▶ **PAGE EXCERPT**
>>>
Enjoying The Wonders Of Nature In Sapporo, Japan

Last update: 17/03/2017

By Nabilah Saleh

SAPPORO (Bernama) -- The biting sub-zero temperatures of Hokkaido did little to subdue the sheer excitement I felt as I travelled to its capital city of Sapporo.

It was, after all, my first winter experience, and I looked forward to enjoying it in Japan's northernmost prefecture.

The one-and-a-half hour flight from Tokyo via the country's largest airline, All Nippon Airways, was pleasant, but I could not wait for the plane to touch down.

As the airplane prepared for landing in Japan's fourth-largest city, I could not help but be mesmerised by the sight of snow blanketing the city. This must be why the city is dubbed "White Sapporo", come winter.

My mind raced with thoughts of playing with the snow and even going skiing. It would be so exciting!


My hope of going skiing became even stronger upon learning that the foster family I would be staying with enjoyed the winter activity very much.

I was scheduled to stay with them for a short while during the week-long Japan-East Asia Network of Exchange for Students and Youth (JENESYS 2016) programme, of which I was a participant.

The programme was jointly organised by the Japanese government via the Japan International Cooperation Center (JICE) and the Malaysian Ministry of Youth and Sports (KBS).

I was among the 24 participants from the Malaysian media and KBS who were lucky enough to have been selected for the programme.


After resting a night in Sapporo, participants assembled at an information centre where we were each given a paper with information about our foster families.

Mine would be the Ito family, which comprised a husband and wife and their two children Kairu, 12 and Mii, 10.

As I read the brief introduction to the Ito family, I became more convinced that my stay was going to be one-of-a-kind.

To my amusement, insect-catching, tennis and singing were listed as my foster family's favourite pastimes.

The family also had an interesting choice of pets that included fish, geckos and salamanders.

It struck me as rather fascinating that amid Japan's great strides in technological advancements and in the robotics and automotive industry, there were still those who enjoyed going back to nature.

Tomoko, my foster mother, and her two children came to fetch me at the information centre. Together, we rode to their home, which was a 40-minute drive away.


The Ito family has participated in the programme 15 times prior to this, so they were quite at ease receiving me.

This is despite the fact that this is the first time they are hosting a Malay Muslim from Malaysia.

On arrival, I was treated to a sumptuous dinner. I had no qualms about enjoying it as they were informed of my dietary restrictions beforehand, and had taken due care in catering to it.
<<<
(Stored items)
>>>
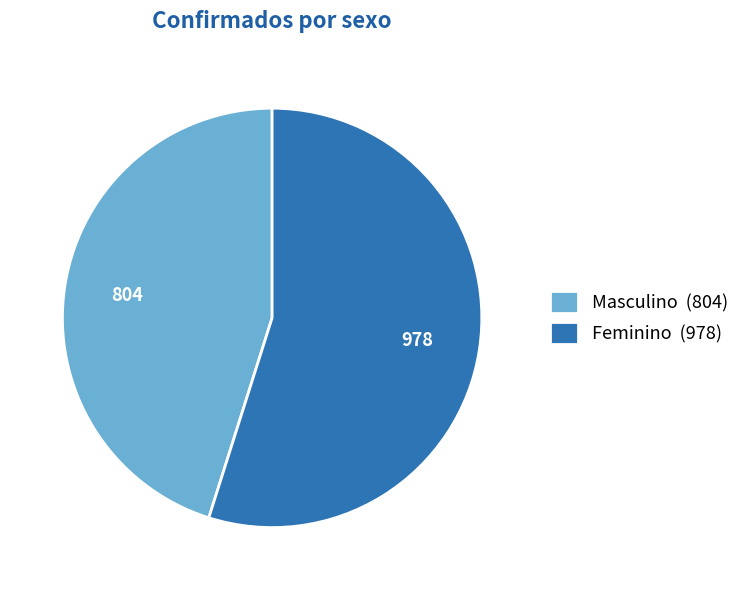

Combined, do Feminino (978) and Masculino (804) account for over 50%?

Yes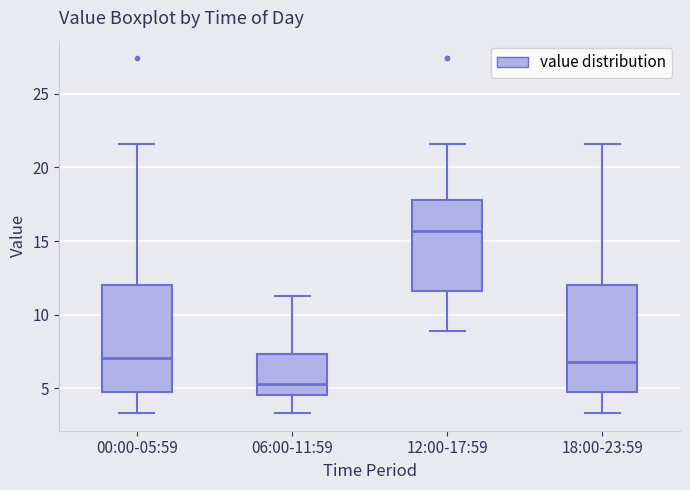

Reading left to right, read every box against the y-axis: the position of its median line, the range the box covers, and the ends of its whiskers. The values are not printed on the chart, so give them approximately, as read against the axis.

00:00-05:59: median 7.0, box 4.5 to 12.0, whiskers 3.5 to 21.5
06:00-11:59: median 5.5, box 4.5 to 7.5, whiskers 3.5 to 11.5
12:00-17:59: median 15.5, box 11.5 to 18.0, whiskers 9.0 to 21.5
18:00-23:59: median 7.0, box 4.5 to 12.0, whiskers 3.5 to 21.5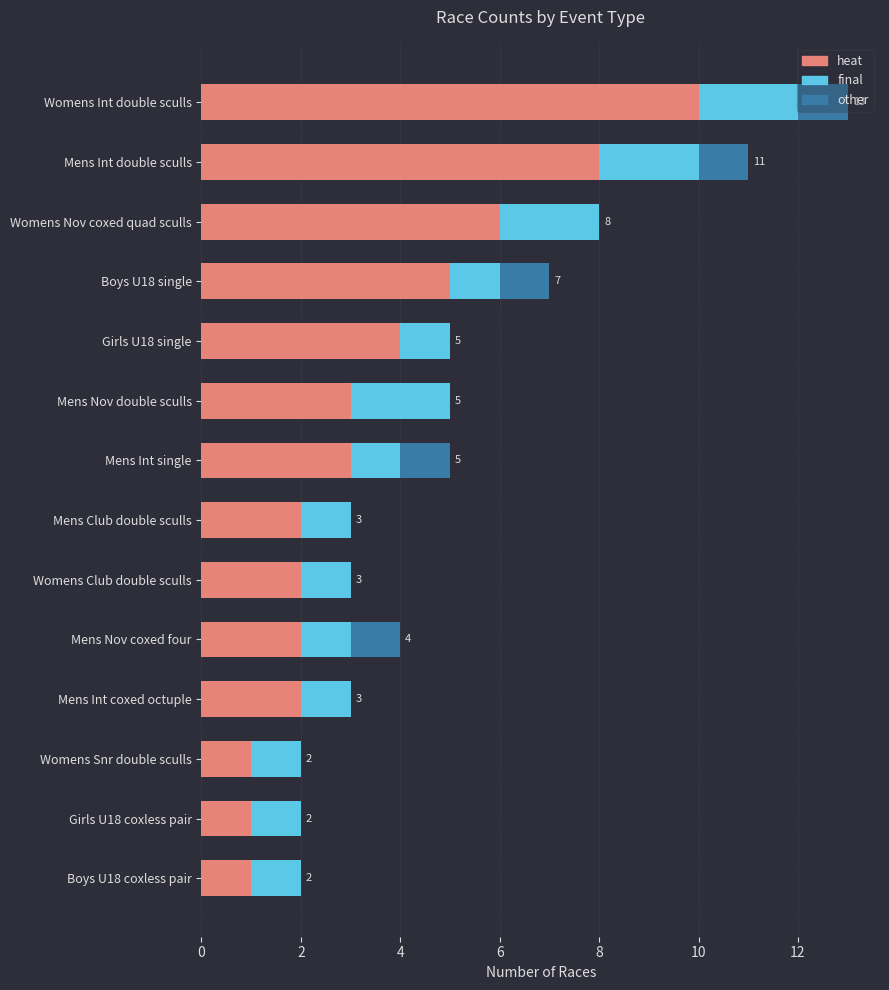

The value of heat at Mens Int double sculls is 12. True or false?

False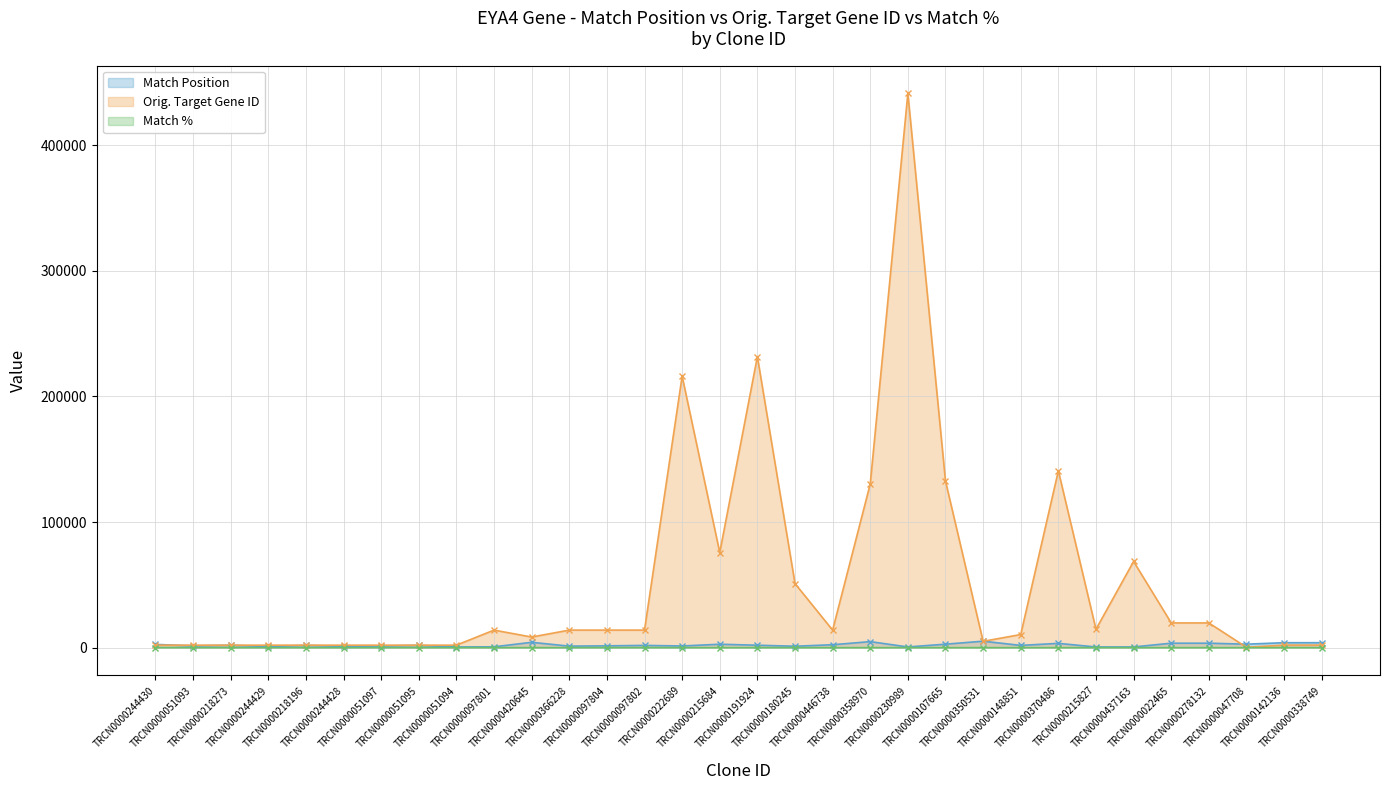

What value does the Match % series have at TRCN0000097802, to the nearest 5?

90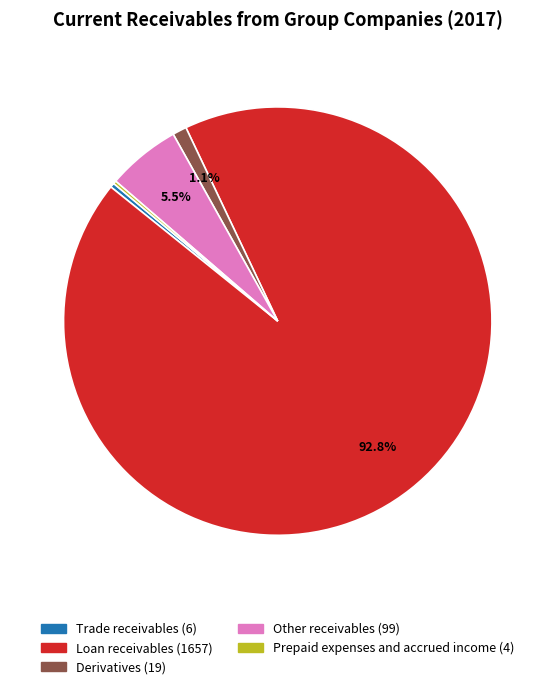

Which category has the biggest portion of the pie?

Loan receivables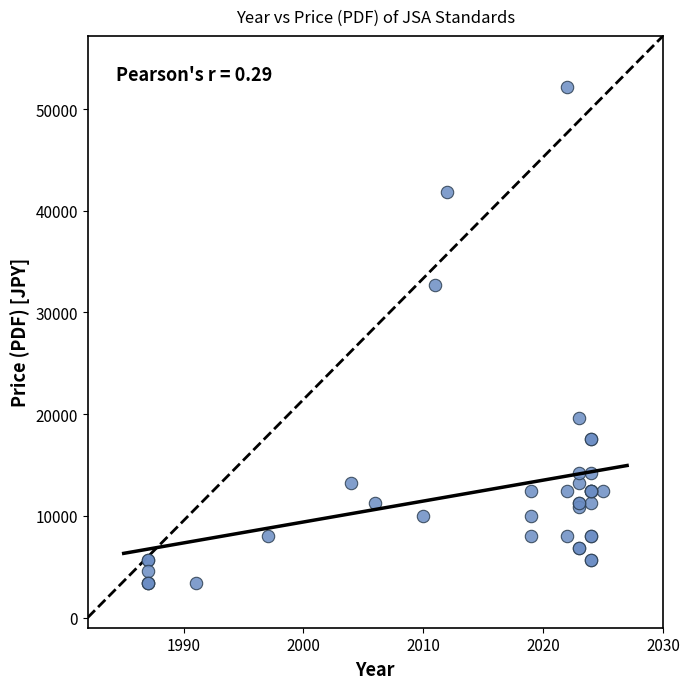

What Y value in the scatter plot is closest to 27800?

32700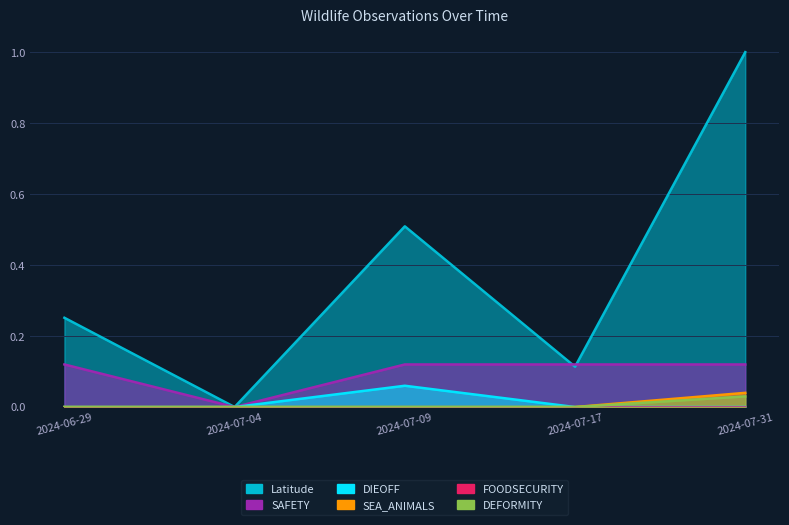

True or false: DEFORMITY has more than 2 interior local peaks.

False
<<<
▶ **DIRECTIONS**
Answer these questions using the article on Sapporo:
1. How long was the flight from Tokyo to Sapporo?
2. How many participants from the Malaysian media and KBS were selected for the programme?
3. How many times had the Ito family taken part in the programme before this stay?

▶ **RESULT BELOW**
1. One and a half hours.
2. 24.
3. 15 times.